TASK MATERIAL

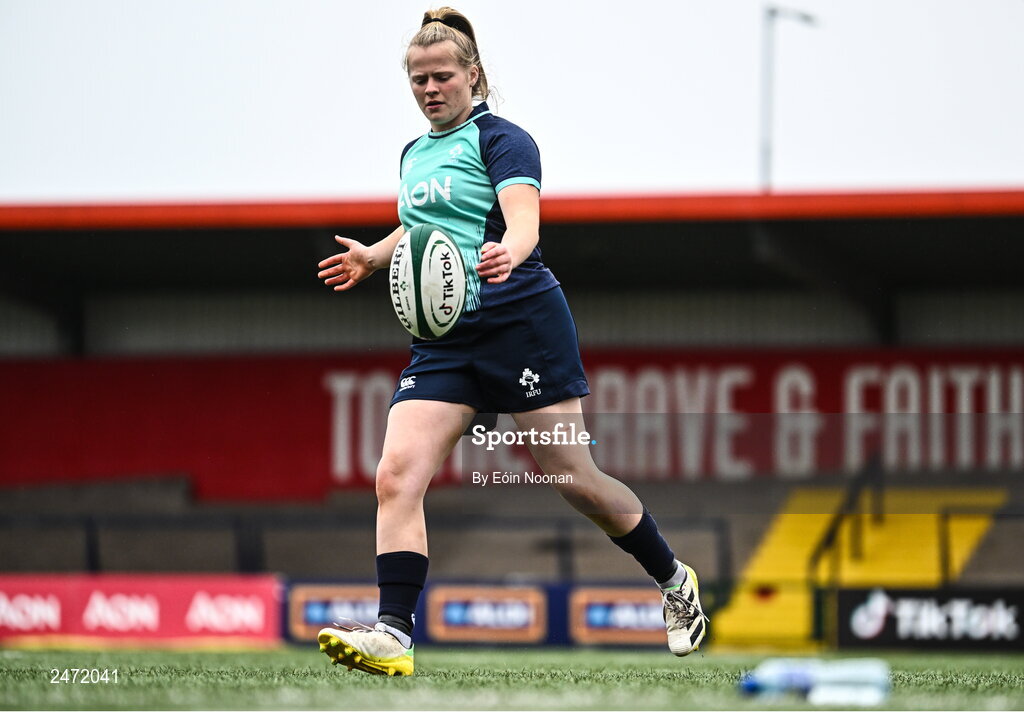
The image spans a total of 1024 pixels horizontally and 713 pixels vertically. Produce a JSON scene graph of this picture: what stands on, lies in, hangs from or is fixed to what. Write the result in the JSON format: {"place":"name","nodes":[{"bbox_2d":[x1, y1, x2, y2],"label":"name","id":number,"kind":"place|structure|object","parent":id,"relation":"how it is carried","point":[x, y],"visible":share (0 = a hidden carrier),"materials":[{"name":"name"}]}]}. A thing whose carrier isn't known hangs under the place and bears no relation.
{"place":"outdoors","nodes":[
{"label":"outdoors","id":0,"kind":"place"},
{"bbox_2d":[388,224,465,340],"label":"rugby ball","id":1,"kind":"object","parent":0,"point":[435,273],"visible":0.98,"materials":[{"name":"white"}]},
{"bbox_2d":[0,0,1022,197],"label":"sky","id":2,"kind":"structure","parent":0,"point":[532,104],"materials":[{"name":"white"}]},
{"bbox_2d":[0,645,1023,712],"label":"grass field","id":3,"kind":"structure","parent":0,"point":[21,661],"materials":[{"name":"green plant"}]},
{"bbox_2d":[0,572,279,646],"label":"advertising board","id":4,"kind":"object","parent":3,"relation":"on","point":[219,595],"visible":0.84,"materials":[{"name":"red"}]},
{"bbox_2d":[305,5,702,679],"label":"woman","id":5,"kind":"object","parent":3,"relation":"on","point":[450,111],"visible":0.93},
{"bbox_2d":[569,584,669,646],"label":"advertising board","id":6,"kind":"object","parent":3,"relation":"on","point":[645,610],"visible":0.64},
{"bbox_2d":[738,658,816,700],"label":"water bottle","id":7,"kind":"object","parent":3,"relation":"on","point":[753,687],"visible":0.8,"materials":[{"name":"blue plastic"}]},
{"bbox_2d":[808,658,889,707],"label":"water bottle","id":8,"kind":"object","parent":3,"relation":"on","point":[825,695],"visible":0.86,"materials":[{"name":"plastic"}]},
{"bbox_2d":[835,586,1023,651],"label":"advertising board","id":9,"kind":"object","parent":3,"relation":"on","point":[936,606],"visible":0.9,"materials":[{"name":"black"}]},
{"label":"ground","id":10,"kind":"structure","parent":0},
{"bbox_2d":[284,582,382,643],"label":"advertising board","id":11,"kind":"object","parent":10,"relation":"on","point":[314,624],"visible":0.6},
{"bbox_2d":[0,195,1022,644],"label":"grandstand","id":12,"kind":"object","parent":10,"relation":"on","point":[390,359],"visible":0.73},
{"bbox_2d":[1,511,739,583],"label":"railing","id":13,"kind":"object","parent":12,"relation":"attached to","point":[91,546],"visible":0.59,"materials":[{"name":"black metal"}]},
{"bbox_2d":[0,348,1021,501],"label":"red banner","id":14,"kind":"object","parent":12,"relation":"attached to","point":[139,373],"visible":0.51,"materials":[{"name":"red"}]},
{"bbox_2d":[706,485,1011,646],"label":"yellow staircase","id":15,"kind":"structure","parent":12,"relation":"in","point":[738,622],"materials":[{"name":"yellow"}]},
{"bbox_2d":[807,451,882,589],"label":"handrail","id":16,"kind":"object","parent":15,"relation":"attached to","point":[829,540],"visible":0.75,"materials":[{"name":"black metal"}]},
{"bbox_2d":[939,504,1010,585],"label":"railing","id":17,"kind":"object","parent":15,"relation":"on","point":[942,569],"visible":0.71,"materials":[{"name":"metal"}]},
{"bbox_2d":[759,5,820,191],"label":"lamp post","id":18,"kind":"object","parent":10,"relation":"on","point":[767,127],"visible":0.41,"materials":[{"name":"metal"}]}
]}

TASK TO COMPLETE
The expected output is the full material above, word for word, without pictures.

ANSWER TO THIS PROBLEM
The image spans a total of 1024 pixels horizontally and 713 pixels vertically. Produce a JSON scene graph of this picture: what stands on, lies in, hangs from or is fixed to what. Write the result in the JSON format: {"place":"name","nodes":[{"bbox_2d":[x1, y1, x2, y2],"label":"name","id":number,"kind":"place|structure|object","parent":id,"relation":"how it is carried","point":[x, y],"visible":share (0 = a hidden carrier),"materials":[{"name":"name"}]}]}. A thing whose carrier isn't known hangs under the place and bears no relation.
{"place":"outdoors","nodes":[
{"label":"outdoors","id":0,"kind":"place"},
{"bbox_2d":[388,224,465,340],"label":"rugby ball","id":1,"kind":"object","parent":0,"point":[435,273],"visible":0.98,"materials":[{"name":"white"}]},
{"bbox_2d":[0,0,1022,197],"label":"sky","id":2,"kind":"structure","parent":0,"point":[532,104],"materials":[{"name":"white"}]},
{"bbox_2d":[0,645,1023,712],"label":"grass field","id":3,"kind":"structure","parent":0,"point":[21,661],"materials":[{"name":"green plant"}]},
{"bbox_2d":[0,572,279,646],"label":"advertising board","id":4,"kind":"object","parent":3,"relation":"on","point":[219,595],"visible":0.84,"materials":[{"name":"red"}]},
{"bbox_2d":[305,5,702,679],"label":"woman","id":5,"kind":"object","parent":3,"relation":"on","point":[450,111],"visible":0.93},
{"bbox_2d":[569,584,669,646],"label":"advertising board","id":6,"kind":"object","parent":3,"relation":"on","point":[645,610],"visible":0.64},
{"bbox_2d":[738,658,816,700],"label":"water bottle","id":7,"kind":"object","parent":3,"relation":"on","point":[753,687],"visible":0.8,"materials":[{"name":"blue plastic"}]},
{"bbox_2d":[808,658,889,707],"label":"water bottle","id":8,"kind":"object","parent":3,"relation":"on","point":[825,695],"visible":0.86,"materials":[{"name":"plastic"}]},
{"bbox_2d":[835,586,1023,651],"label":"advertising board","id":9,"kind":"object","parent":3,"relation":"on","point":[936,606],"visible":0.9,"materials":[{"name":"black"}]},
{"label":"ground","id":10,"kind":"structure","parent":0},
{"bbox_2d":[284,582,382,643],"label":"advertising board","id":11,"kind":"object","parent":10,"relation":"on","point":[314,624],"visible":0.6},
{"bbox_2d":[0,195,1022,644],"label":"grandstand","id":12,"kind":"object","parent":10,"relation":"on","point":[390,359],"visible":0.73},
{"bbox_2d":[1,511,739,583],"label":"railing","id":13,"kind":"object","parent":12,"relation":"attached to","point":[91,546],"visible":0.59,"materials":[{"name":"black metal"}]},
{"bbox_2d":[0,348,1021,501],"label":"red banner","id":14,"kind":"object","parent":12,"relation":"attached to","point":[139,373],"visible":0.51,"materials":[{"name":"red"}]},
{"bbox_2d":[706,485,1011,646],"label":"yellow staircase","id":15,"kind":"structure","parent":12,"relation":"in","point":[738,622],"materials":[{"name":"yellow"}]},
{"bbox_2d":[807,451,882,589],"label":"handrail","id":16,"kind":"object","parent":15,"relation":"attached to","point":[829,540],"visible":0.75,"materials":[{"name":"black metal"}]},
{"bbox_2d":[939,504,1010,585],"label":"railing","id":17,"kind":"object","parent":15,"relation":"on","point":[942,569],"visible":0.71,"materials":[{"name":"metal"}]},
{"bbox_2d":[759,5,820,191],"label":"lamp post","id":18,"kind":"object","parent":10,"relation":"on","point":[767,127],"visible":0.41,"materials":[{"name":"metal"}]}
]}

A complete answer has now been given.